__WHAT YOU WILL DO__
Could you print the lines below exactly, from the one holding "## What Jacket to wear?" through the last line, with no other output?

__SOURCE RECORDS__
========================================
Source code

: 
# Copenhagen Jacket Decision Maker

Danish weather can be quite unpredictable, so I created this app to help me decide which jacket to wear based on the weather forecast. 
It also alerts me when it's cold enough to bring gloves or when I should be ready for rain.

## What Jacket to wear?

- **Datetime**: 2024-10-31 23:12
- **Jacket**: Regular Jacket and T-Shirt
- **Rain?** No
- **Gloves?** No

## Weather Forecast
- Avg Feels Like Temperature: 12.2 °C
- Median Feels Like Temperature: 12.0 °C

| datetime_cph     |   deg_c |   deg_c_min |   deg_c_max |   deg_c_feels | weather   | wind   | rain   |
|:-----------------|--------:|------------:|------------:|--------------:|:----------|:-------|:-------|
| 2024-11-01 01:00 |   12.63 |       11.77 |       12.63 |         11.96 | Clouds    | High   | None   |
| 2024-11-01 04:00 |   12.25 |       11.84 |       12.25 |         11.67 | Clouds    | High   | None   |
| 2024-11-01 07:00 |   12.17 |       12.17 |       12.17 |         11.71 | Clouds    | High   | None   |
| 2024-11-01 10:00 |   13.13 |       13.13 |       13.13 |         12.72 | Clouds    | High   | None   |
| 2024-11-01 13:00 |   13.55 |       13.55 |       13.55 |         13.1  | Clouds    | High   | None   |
========================================
__RESPONSE BELOW__
## What Jacket to wear?

- **Datetime**: 2024-10-31 23:12
- **Jacket**: Regular Jacket and T-Shirt
- **Rain?** No
- **Gloves?** No

## Weather Forecast
- Avg Feels Like Temperature: 12.2 °C
- Median Feels Like Temperature: 12.0 °C

| datetime_cph     |   deg_c |   deg_c_min |   deg_c_max |   deg_c_feels | weather   | wind   | rain   |
|:-----------------|--------:|------------:|------------:|--------------:|:----------|:-------|:-------|
| 2024-11-01 01:00 |   12.63 |       11.77 |       12.63 |         11.96 | Clouds    | High   | None   |
| 2024-11-01 04:00 |   12.25 |       11.84 |       12.25 |         11.67 | Clouds    | High   | None   |
| 2024-11-01 07:00 |   12.17 |       12.17 |       12.17 |         11.71 | Clouds    | High   | None   |
| 2024-11-01 10:00 |   13.13 |       13.13 |       13.13 |         12.72 | Clouds    | High   | None   |
| 2024-11-01 13:00 |   13.55 |       13.55 |       13.55 |         13.1  | Clouds    | High   | None   |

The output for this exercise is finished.